The “struscio” of Holy Thursday, its origin.
“It has a musical origin, because it comes from the rustling made by the feet softly moved and the silky skirts of women”Matilde Serao
Via Toledo, Napoli NA
The “struscio” of Holy Thursday, Christian and pagan meaning
The popular Neapolitan religiosity has always lived with pagan istances, and the interweaving of sacred and profane certainly does not lack in the Easter holidays: Easter arrives together with spring, in the period of fertility; we will see how the "struscio" of Holy Thursday is strictly related with a well determined numerology that moves precisely between sacred and profane. The rite of Holy Thursday includes the adoration of the Holy Sepulchre of the Dead Christ and the visit by the faithful to at least 7 main churches in his city.
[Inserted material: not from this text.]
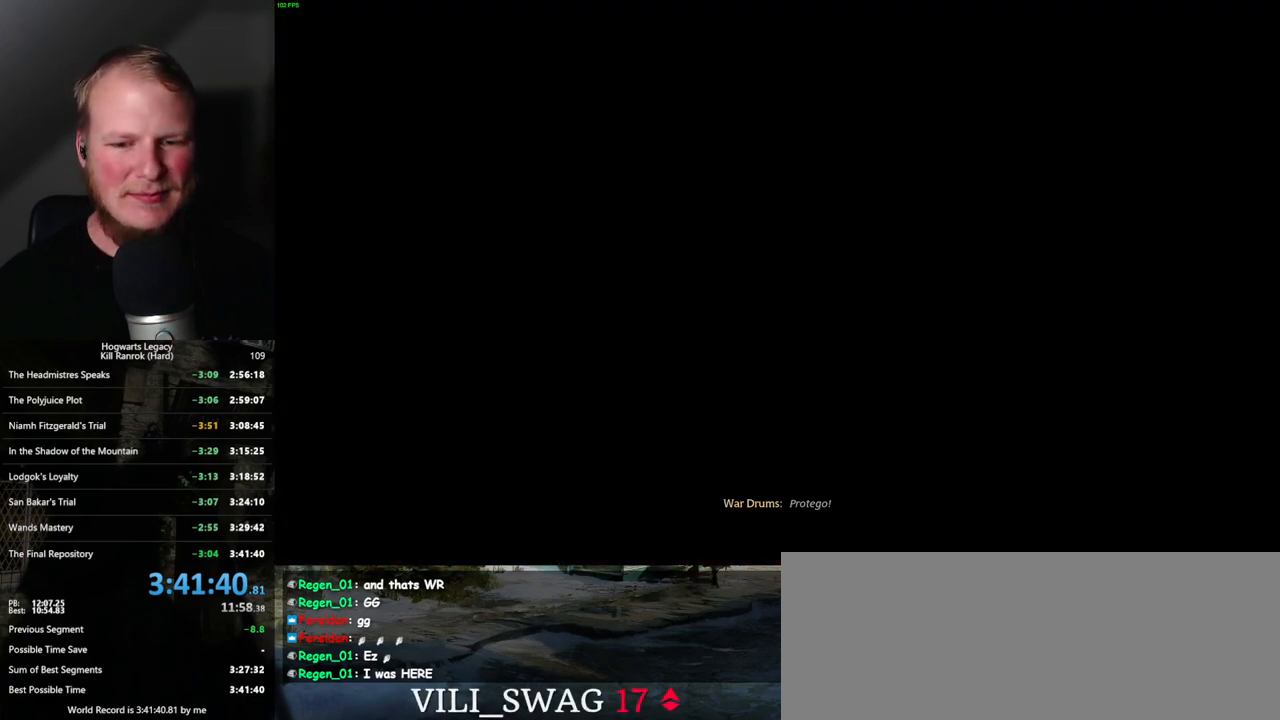
{"keys": ["q"], "mouse": [], "events": [[250, "q", "up"], [434, "q", "down"]]}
The number 7, being a highly sacred number, corresponds by assonance to the 7 degrees of perfection, to the 7 celestial spheres, to the 7 branches of the cosmic tree. But it also has to do with cosmological instances, the number 7 also indicates the 7 major planets of the solar system, and finally indicates human and spiritual renewal. The "struscio" of Holy Thursday, as we have seen, indicated the tour that the Neapolitan people had to make between the seven churches of the city. But not everyone agrees on the exact number of churches to visit, in fact there are also those who claim that the number of 3 churches is more than enough to respect the ritual of Holy Thursday, after all, the same number 3 has a strong religious significance, just think of the trinity, or the body, soul and spirit. One could therefore say that in reality there has never been a single rule for the number of churches to visit during the struscio, the common sense of popular religious sentiment advised in principle a visit never more than 7 churches and never less than 3. The "struscio" of Holy Thursday was an important day for the Neapolitan people throughout the 18th century, not so much for the upper middle class or the aristocracy, but also for the more humble classes, who poured into the city streets wearing their best clothes. In short, for many years, until the 19th century, Easter was an opportunity for the wealthy Neapolitans to show their glitz and wealth and Via Toledo was the preferred stage for this peculiar folkloric show.